Fig. 3Fine-mapping of signals for four lipid traits in region 19:45380937-45441453.
The -log10p for SNPs in the top SNP groups for a LDL; b total cholesterol (TC); c triglycerides (TG); d HDL are shown for both FINEMAP and flashfm. The two methods agree on a 5-SNP model for LDL (a) and a 4-SNP model for TC (b). The top model for TG (c) has 4 SNPs under both methods but differ in one SNP group; FINEMAP prefers 3-SNP group Y (very near one another so appear as one) and flashfm selected single SNP group X (mean r2 of SNPs in Y with X is 0.315).
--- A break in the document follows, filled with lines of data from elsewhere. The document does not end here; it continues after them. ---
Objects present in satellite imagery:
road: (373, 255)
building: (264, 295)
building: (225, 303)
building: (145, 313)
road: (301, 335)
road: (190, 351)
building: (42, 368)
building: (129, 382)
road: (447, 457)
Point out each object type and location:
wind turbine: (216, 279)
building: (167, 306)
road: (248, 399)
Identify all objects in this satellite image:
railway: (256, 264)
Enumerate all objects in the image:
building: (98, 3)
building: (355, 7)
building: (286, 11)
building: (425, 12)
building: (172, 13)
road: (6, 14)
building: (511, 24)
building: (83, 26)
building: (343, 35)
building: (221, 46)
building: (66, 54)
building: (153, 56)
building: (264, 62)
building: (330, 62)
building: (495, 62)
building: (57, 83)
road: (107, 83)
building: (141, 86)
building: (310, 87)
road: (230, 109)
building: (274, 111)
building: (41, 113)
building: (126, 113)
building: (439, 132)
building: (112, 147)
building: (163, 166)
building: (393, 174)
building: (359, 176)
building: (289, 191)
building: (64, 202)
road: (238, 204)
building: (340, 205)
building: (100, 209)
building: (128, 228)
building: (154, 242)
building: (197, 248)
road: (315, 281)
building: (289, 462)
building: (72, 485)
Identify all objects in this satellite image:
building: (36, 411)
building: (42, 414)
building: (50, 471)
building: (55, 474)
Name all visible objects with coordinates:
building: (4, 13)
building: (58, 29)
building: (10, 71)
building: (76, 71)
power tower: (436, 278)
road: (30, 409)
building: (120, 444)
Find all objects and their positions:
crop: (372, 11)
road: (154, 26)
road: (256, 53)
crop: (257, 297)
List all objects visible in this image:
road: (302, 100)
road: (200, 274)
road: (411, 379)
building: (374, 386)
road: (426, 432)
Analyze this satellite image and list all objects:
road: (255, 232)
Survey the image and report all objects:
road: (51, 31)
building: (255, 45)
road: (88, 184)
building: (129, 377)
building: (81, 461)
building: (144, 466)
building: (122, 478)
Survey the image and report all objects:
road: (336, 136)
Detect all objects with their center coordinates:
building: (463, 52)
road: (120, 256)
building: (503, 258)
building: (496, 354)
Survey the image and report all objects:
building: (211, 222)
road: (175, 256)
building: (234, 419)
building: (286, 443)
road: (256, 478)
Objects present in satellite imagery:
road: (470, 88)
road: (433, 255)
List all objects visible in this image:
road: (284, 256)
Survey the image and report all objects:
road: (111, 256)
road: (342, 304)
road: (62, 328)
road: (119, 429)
For HDL (d), a different single-SNP model was selected by the two methods; FINEMAP favoured group A, whereas flashfm selected group B. The solid coloured circles show SNPs that belong to the SNP groups constructed by both methods, the empty coloured circles represent SNPs that are only in the FINEMAP SNP group; solid grey circles show all other SNPs in the region. In c and d an X represents a SNP that appeared in a top model for flashfm and not FINEMAP and empty circles indicate SNPs that appeared in top models for FINEMAP and not flashfm. Position is given according to hg19/build 37. Some of the genes in this region include APOE, APOC1 and TOMM40.